Despite strong data favoring pre-surgical systemic therapy, a surgeon argues that many patients will continue to undergo surgery first. This is due to real-world factors like surgeons being the point of diagnosis, urgent symptoms requiring rapid intervention, and patient preferences to have the tumor removed immediately.
With highly active agents yielding 30% complete response rates, the immediate goal should be to cure more patients by exploring potent combinations upfront. While sequencing minimizes toxicity, an ambitious combination strategy, such as ADC doublets, offers the best chance to eradicate disease and should be prioritized in clinical trials.
High relapse rates (~70%) in surgery-alone arms of recent trials suggest most patients with muscle-invasive bladder cancer (MIBC) already have micrometastatic disease. This reframes the disease, prioritizing early systemic therapy over immediate surgery to achieve control and potential cure.
Historically, aggressive variants like micropapillary went directly to surgery. However, recent data suggests these patients do poorly due to micrometastatic disease. The trend is now to give neoadjuvant EV-Pembro to treat systemic disease, even with limited specific evidence.
In mixed histology bladder cancers treated with standard urothelial therapy, the variant component (e.g., squamous) is hypothesized to be the source of the resistant clone that emerges after treatment. This suggests post-progression biopsies are key to understanding resistance.

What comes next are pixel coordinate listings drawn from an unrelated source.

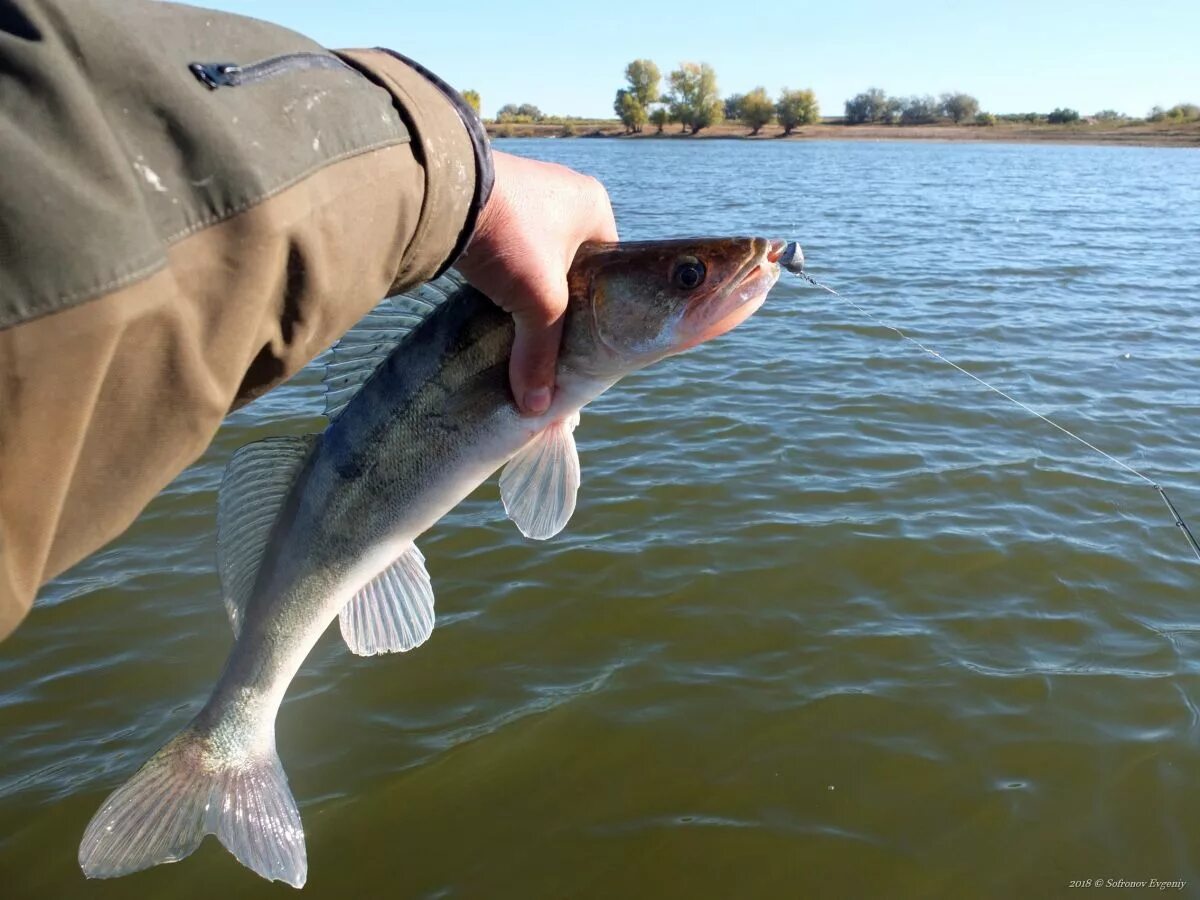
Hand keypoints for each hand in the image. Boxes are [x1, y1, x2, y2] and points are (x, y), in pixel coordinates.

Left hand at [456, 150, 617, 415]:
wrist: (442, 189)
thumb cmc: (512, 238)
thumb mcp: (538, 303)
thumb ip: (541, 355)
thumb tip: (536, 407)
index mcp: (594, 206)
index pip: (609, 268)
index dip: (597, 308)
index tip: (580, 340)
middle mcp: (564, 192)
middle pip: (570, 264)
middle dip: (558, 301)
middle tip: (547, 336)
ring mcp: (525, 191)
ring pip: (535, 255)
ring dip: (526, 286)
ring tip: (516, 320)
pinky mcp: (488, 197)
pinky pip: (505, 244)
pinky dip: (501, 271)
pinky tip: (491, 295)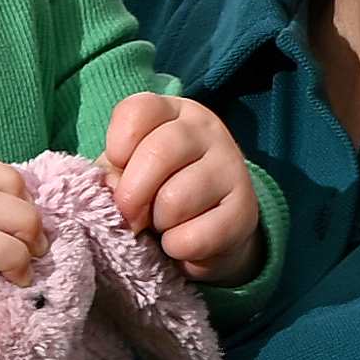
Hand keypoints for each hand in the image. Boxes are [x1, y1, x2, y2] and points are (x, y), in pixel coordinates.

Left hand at [104, 91, 263, 282]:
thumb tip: (114, 191)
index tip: (118, 166)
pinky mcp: (244, 210)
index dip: (118, 144)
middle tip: (130, 215)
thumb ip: (114, 174)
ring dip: (159, 223)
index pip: (138, 112)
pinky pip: (194, 237)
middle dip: (132, 195)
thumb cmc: (158, 193)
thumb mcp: (129, 173)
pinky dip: (177, 248)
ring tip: (164, 224)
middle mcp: (206, 131)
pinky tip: (182, 242)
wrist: (210, 230)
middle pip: (158, 153)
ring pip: (175, 200)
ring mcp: (231, 166)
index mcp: (173, 113)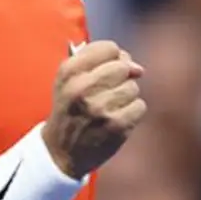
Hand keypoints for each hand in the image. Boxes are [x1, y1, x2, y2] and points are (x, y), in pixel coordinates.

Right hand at [42, 40, 146, 178]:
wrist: (60, 151)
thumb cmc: (70, 109)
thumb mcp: (68, 80)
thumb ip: (97, 62)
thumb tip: (137, 67)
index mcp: (69, 72)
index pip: (109, 48)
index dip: (114, 57)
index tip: (108, 68)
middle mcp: (82, 88)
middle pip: (123, 67)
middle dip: (121, 77)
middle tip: (108, 91)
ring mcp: (100, 108)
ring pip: (133, 87)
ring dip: (126, 96)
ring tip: (109, 107)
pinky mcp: (116, 125)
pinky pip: (139, 106)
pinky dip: (132, 112)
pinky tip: (117, 118)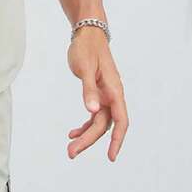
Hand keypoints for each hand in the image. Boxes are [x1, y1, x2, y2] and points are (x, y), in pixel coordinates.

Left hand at [66, 26, 127, 160]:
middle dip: (89, 140)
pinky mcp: (97, 94)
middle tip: (72, 153)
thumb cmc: (87, 49)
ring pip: (99, 122)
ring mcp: (106, 96)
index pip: (120, 120)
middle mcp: (112, 96)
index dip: (117, 140)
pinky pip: (94, 115)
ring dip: (86, 136)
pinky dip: (85, 125)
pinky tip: (73, 132)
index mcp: (114, 90)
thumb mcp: (86, 69)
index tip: (111, 156)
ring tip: (71, 147)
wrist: (87, 35)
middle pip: (105, 125)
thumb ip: (89, 90)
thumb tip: (92, 111)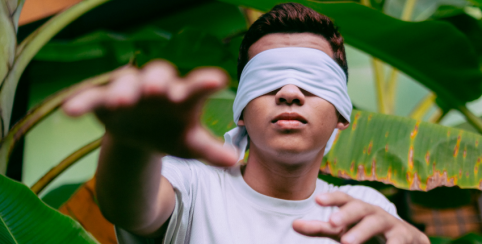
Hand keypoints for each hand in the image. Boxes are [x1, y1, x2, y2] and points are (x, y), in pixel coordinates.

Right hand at [62, 60, 236, 166]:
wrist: (142, 134)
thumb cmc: (172, 134)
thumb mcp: (190, 144)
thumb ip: (210, 151)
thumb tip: (234, 160)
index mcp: (182, 96)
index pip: (195, 87)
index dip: (204, 83)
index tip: (217, 81)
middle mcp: (157, 88)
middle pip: (158, 76)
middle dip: (156, 82)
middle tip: (155, 90)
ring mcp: (130, 91)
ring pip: (125, 83)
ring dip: (122, 90)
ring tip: (120, 102)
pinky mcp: (104, 100)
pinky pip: (93, 96)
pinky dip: (83, 101)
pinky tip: (71, 111)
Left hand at [292, 192, 429, 243]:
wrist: (406, 240)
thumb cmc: (366, 233)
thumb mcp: (344, 230)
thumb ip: (321, 228)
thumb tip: (294, 224)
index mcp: (358, 209)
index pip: (345, 199)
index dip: (332, 198)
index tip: (317, 200)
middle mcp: (373, 212)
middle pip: (360, 208)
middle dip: (346, 214)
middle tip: (332, 222)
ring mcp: (390, 225)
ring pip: (376, 223)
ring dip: (362, 232)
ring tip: (347, 242)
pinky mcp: (404, 238)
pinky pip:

Even if a bladder tumor is predominantly a variant histology like squamous, the presence of any urothelial cancer component means it should be treated with the standard urothelial regimen (EV-Pembro). Pure variants without a urothelial element are treated differently.
An expert oncologist identified a pathological complete response (pCR) rate over 50% as the benchmark that would fundamentally alter treatment. The EV Pembro trial's 57% pCR rate crossed this threshold, forcing a shift from a surgery-centric model toward bladder preservation strategies and systemic therapy.